Desa yang pada mulanya mampu berkembang dengan segala piranti dan kelembagaan asli sesuai kekhasan masing-masing yang dimiliki dan diciptakan sendiri baik di bidang politik, ekonomi, sosial budaya maupun pertahanan keamanan, mulai kehilangan otonominya ketika diintervensi oleh otoritas yang lebih besar. Pada jaman kerajaan, desa diminta mengakui, patuh dan tunduk terhadap otoritas kerajaan sambil menjalankan otonomi asli. Memasuki era kemerdekaan, terutama era orde baru, otonomi desa direnggut dan penyelenggaraan pemerintahan desa diseragamkan melalui implementasi Undang-undang Nomor 5 Tahun 1979 tentang Pemerintahan Desa. Sejak saat itu, desa kehilangan kekhasan dan keasliannya, pemerintahan desa diformat sesuai main stream kekuasaan dan selera penguasa pada saat itu.
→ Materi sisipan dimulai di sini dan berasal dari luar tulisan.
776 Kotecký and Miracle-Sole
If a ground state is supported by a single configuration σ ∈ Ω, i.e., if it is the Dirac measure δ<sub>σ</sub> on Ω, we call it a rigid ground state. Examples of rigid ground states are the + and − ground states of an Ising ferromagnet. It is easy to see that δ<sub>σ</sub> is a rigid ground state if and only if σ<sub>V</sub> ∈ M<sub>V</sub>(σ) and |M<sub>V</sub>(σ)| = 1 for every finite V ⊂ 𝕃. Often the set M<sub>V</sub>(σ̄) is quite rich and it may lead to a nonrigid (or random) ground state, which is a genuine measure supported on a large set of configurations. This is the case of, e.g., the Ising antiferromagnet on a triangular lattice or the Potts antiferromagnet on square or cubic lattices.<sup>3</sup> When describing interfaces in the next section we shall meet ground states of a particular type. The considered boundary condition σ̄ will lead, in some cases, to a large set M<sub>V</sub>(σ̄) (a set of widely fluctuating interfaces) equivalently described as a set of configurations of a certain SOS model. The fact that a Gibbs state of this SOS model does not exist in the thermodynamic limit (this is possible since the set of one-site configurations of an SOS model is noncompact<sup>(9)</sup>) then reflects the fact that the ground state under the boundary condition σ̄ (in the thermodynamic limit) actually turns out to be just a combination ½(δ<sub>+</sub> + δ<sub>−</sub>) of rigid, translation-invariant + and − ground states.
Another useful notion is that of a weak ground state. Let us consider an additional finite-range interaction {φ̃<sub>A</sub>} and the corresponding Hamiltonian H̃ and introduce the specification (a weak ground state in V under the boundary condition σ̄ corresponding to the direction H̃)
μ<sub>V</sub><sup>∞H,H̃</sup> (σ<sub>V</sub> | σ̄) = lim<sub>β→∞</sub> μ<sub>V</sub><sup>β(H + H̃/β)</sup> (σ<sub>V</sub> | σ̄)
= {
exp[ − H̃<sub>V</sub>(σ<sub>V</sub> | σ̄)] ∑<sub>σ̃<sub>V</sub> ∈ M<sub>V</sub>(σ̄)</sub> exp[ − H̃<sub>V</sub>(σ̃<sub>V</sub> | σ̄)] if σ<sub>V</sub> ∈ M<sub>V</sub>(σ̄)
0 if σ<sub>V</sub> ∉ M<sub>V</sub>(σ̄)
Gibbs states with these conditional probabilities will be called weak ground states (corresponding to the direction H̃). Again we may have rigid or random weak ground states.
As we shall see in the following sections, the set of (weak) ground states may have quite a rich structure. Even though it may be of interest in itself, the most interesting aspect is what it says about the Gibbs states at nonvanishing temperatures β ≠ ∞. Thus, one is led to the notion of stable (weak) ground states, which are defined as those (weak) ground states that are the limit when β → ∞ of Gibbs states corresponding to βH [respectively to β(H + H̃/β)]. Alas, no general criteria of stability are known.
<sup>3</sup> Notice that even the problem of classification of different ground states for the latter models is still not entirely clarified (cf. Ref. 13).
Pemerintah mulai mencoba mengembalikan kedaulatan desa, dengan mencabut UU 5 Tahun 1979 dan menggantinya dengan peraturan perundangan yang baru. Namun, di era reformasi, pengaturan tentang desa justru turun tahta, karena pengaturan tentang pemerintahan desa diatur dalam peraturan teknis di bawah undang-undang, undang-undang sebagai induknya, yaitu Undang-undang Nomor 22 Tahun 1999 dan Undang-undang Nomor 32 Tahun 2004 menyebutkan pemerintahan desa dalam pasal-pasal yang singkat.
Namun UU 22 Tahun 1999 dan UU 32 Tahun 2004 mengakui desa sebagai kesatuan masyarakat hukum adat dengan hak-hak asal-usul dan adat-istiadatnya. Oleh karena itu, desa bisa disebut dengan nama lain yang sesuai dengan kondisi sosial budaya setempat. Namun, kewenangan desa dalam UU 32 Tahun 2004 menjadi tidak mempunyai arti apa-apa karena urusan berdasarkan hak asal-usul dan adat istiadat tidak diidentifikasi dan dikategorisasi dengan jelas.